Conclusion du chapitre 1

A l’issue de ce premier chapitre, quatre remarques importantes s’imposent. La première est la complexité croissante du phénomène migratoire que rende compte la pluralité des schémas d’analyse et des typologies des migrations.

La seconde remarque est la multiplicité des analyses de la migration internationale. Parmi celles-ci, il en est une, cependant, qui éclipse les autres : l’analyse néoclassique. Cette analyse propose de considérer la migration comme une réponse aux inégalités de revenus existant au sein et entre les espaces économiques nationaux. Cette idée semble largement admise en matière d’analyse des causes de la migration internationale. Cependant, elle souffre d’insuffisances patentes, en raison des hypothèses sur lesquelles elle se fonde, et prête à une série de critiques. En particulier, les inégalités économiques ou les différences de richesses entre les pays ne suffisent absolument pas à expliquer les migrations. En effet, d’autres facteurs autres que la dégradation des conditions de vie – sécheresse et famine – poussent les hommes à migrer, en particulier les guerres civiles, la violence et l’insécurité.

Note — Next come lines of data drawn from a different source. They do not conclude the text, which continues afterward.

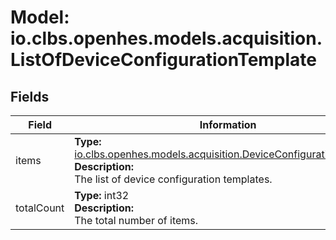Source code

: # Model: io.clbs.openhes.models.acquisition.ListOfDeviceConfigurationTemplate

## Fields

| Field | Information |
| --- | --- |
| items | <b>Type:</b> [io.clbs.openhes.models.acquisition.DeviceConfigurationTemplate](model-io-clbs-openhes-models-acquisition-deviceconfigurationtemplate.md)<br><b>Description:</b><br>The list of device configuration templates. |
| totalCount | <b>Type:</b> int32<br><b>Description:</b><br>The total number of items. |

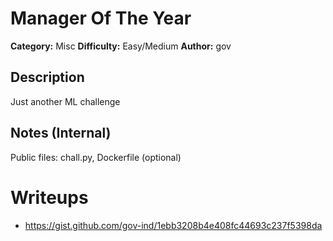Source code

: # Manager Of The Year
**Category:** Misc
**Difficulty:** Easy/Medium
**Author:** gov

## Description
Just another ML challenge


## Notes (Internal)
Public files: chall.py, Dockerfile (optional)

# Writeups 
- https://gist.github.com/gov-ind/1ebb3208b4e408fc44693c237f5398da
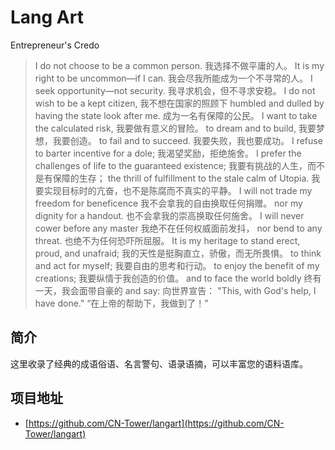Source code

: # Lang Art

Entrepreneur's Credo

> I do not choose to be a common person.
> 我选择不做平庸的人。
> It is my right to be uncommon—if I can.
> 我会尽我所能成为一个不寻常的人。
> I seek opportunity—not security.
> 我寻求机会，但不寻求安稳。
> I do not wish to be a kept citizen,
> 我不想在国家的照顾下
> humbled and dulled by having the state look after me.
> 成为一名有保障的公民。
> I want to take the calculated risk,
> 我要做有意义的冒险。
> to dream and to build,
> 我要梦想，我要创造。
> to fail and to succeed.
> 我要失败，我也要成功。
> I refuse to barter incentive for a dole;
> 我渴望奖励，拒绝施舍。
> I prefer the challenges of life to the guaranteed existence;
> 我要有挑战的人生，而不是有保障的生存；
> the thrill of fulfillment to the stale calm of Utopia.
> 我要实现目标时的亢奋，也不是陈腐而不真实的平静。
> I will not trade my freedom for beneficence
> 我不会拿我的自由换取任何捐赠。
> nor my dignity for a handout.
> 也不会拿我的崇高换取任何施舍。
> I will never cower before any master
> 我绝不在任何权威面前发抖，
> nor bend to any threat.
> 也绝不为任何恐吓所屈服。
> It is my heritage to stand erect, proud, and unafraid;
> 我的天性是挺胸直立，骄傲，而无所畏惧。
> to think and act for myself;
> 我要自由的思考和行动。
> to enjoy the benefit of my creations;
> 我要纵情于我创造的价值。
> and to face the world boldly
> 终有一天，我会面带自豪的
> and say:
> 向世界宣告：
> "This, with God's help, I have done."
> “在上帝的帮助下，我做到了！”


## 简介
这里收录了经典的成语俗语、名言警句、语录语摘，可以丰富您的语料语库。

## 项目地址
- [https://github.com/CN-Tower/langart](https://github.com/CN-Tower/langart)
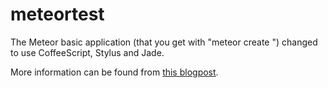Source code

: # meteortest

The Meteor basic application (that you get with "meteor create <application>") changed to use CoffeeScript, Stylus and Jade.

More information can be found from [this blogpost](http://sirile.github.io/).
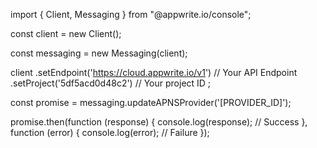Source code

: import { Client,  Messaging } from "@appwrite.io/console";

const client = new Client();

const messaging = new Messaging(client);

client
    .setEndpoint('https://cloud.appwrite.io/v1') // Your API Endpoint
    .setProject('5df5acd0d48c2') // Your project ID
;

const promise = messaging.updateAPNSProvider('[PROVIDER_ID]');

promise.then(function (response) {
    console.log(response); // Success
}, function (error) {
    console.log(error); // Failure
});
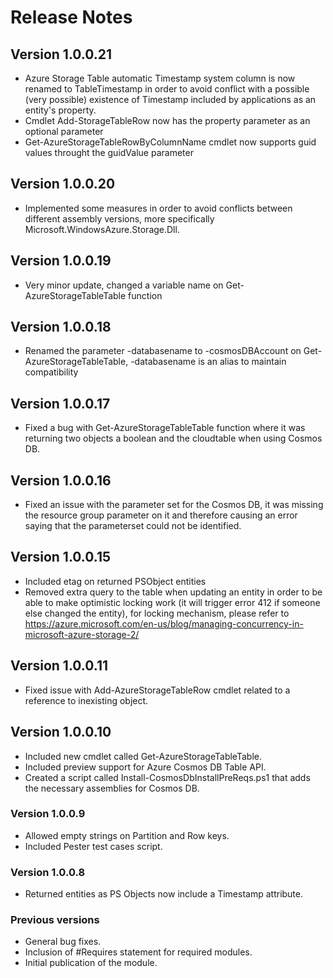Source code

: # Release Notes

## Version 1.0.0.21
* Azure Storage Table automatic Timestamp system column is now renamed to TableTimestamp in order to avoid conflict with a possible (very possible) existence of Timestamp included by applications as an entity's property. 
* Cmdlet Add-StorageTableRow now has the property parameter as an optional parameter
* Get-AzureStorageTableRowByColumnName cmdlet now supports guid values throught the guidValue parameter

## Version 1.0.0.20
* Implemented some measures in order to avoid conflicts between different assembly versions, more specifically Microsoft.WindowsAzure.Storage.Dll.

## Version 1.0.0.19
* Very minor update, changed a variable name on Get-AzureStorageTableTable function

## Version 1.0.0.18
* Renamed the parameter -databasename to -cosmosDBAccount on Get-AzureStorageTableTable, -databasename is an alias to maintain compatibility 

## Version 1.0.0.17
* Fixed a bug with Get-AzureStorageTableTable function where it was returning two objects a boolean and the cloudtable when using Cosmos DB.

## Version 1.0.0.16
* Fixed an issue with the parameter set for the Cosmos DB, it was missing the resource group parameter on it and therefore causing an error saying that the parameterset could not be identified.

## Version 1.0.0.15
* Included etag on returned PSObject entities
* Removed extra query to the table when updating an entity in order to be able to make optimistic locking work (it will trigger error 412 if someone else changed the entity), for locking mechanism, please refer to https://azure.microsoft.com/en-us/blog/managing-concurrency-in-microsoft-azure-storage-2/

## Version 1.0.0.11
* Fixed issue with Add-AzureStorageTableRow cmdlet related to a reference to inexisting object.

## Version 1.0.0.10
* Included new cmdlet called Get-AzureStorageTableTable.
* Included preview support for Azure Cosmos DB Table API.
* Created a script called Install-CosmosDbInstallPreReqs.ps1 that adds the necessary assemblies for Cosmos DB.

### Version 1.0.0.9
* Allowed empty strings on Partition and Row keys.
* Included Pester test cases script.

### Version 1.0.0.8
* Returned entities as PS Objects now include a Timestamp attribute.

### Previous versions
* General bug fixes.
* Inclusion of #Requires statement for required modules.
* Initial publication of the module.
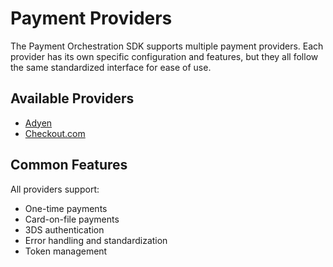 # Payment Providers

The Payment Orchestration SDK supports multiple payment providers. Each provider has its own specific configuration and features, but they all follow the same standardized interface for ease of use.

## Available Providers

- [Adyen](./adyen.md)
- [Checkout.com](./checkout.md)

## Common Features

All providers support:

- One-time payments
- Card-on-file payments
- 3DS authentication
- Error handling and standardization
- Token management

La troisième concerne l’évolution récente des flux migratoires vers les pays développés et les conséquences socio-économiques et politiques de l’immigration. Le ralentissement de la croissance économique de l’Europe Occidentale, suite notamment à la hausse brutale des prix du pétrole, a provoqué progressivement une situation de chômage croissant et déclenché dans le même temps un blocage de la migration de travail. Les travailleurs migrants ont beaucoup souffert de cette situation en étant les premières victimes des licenciements.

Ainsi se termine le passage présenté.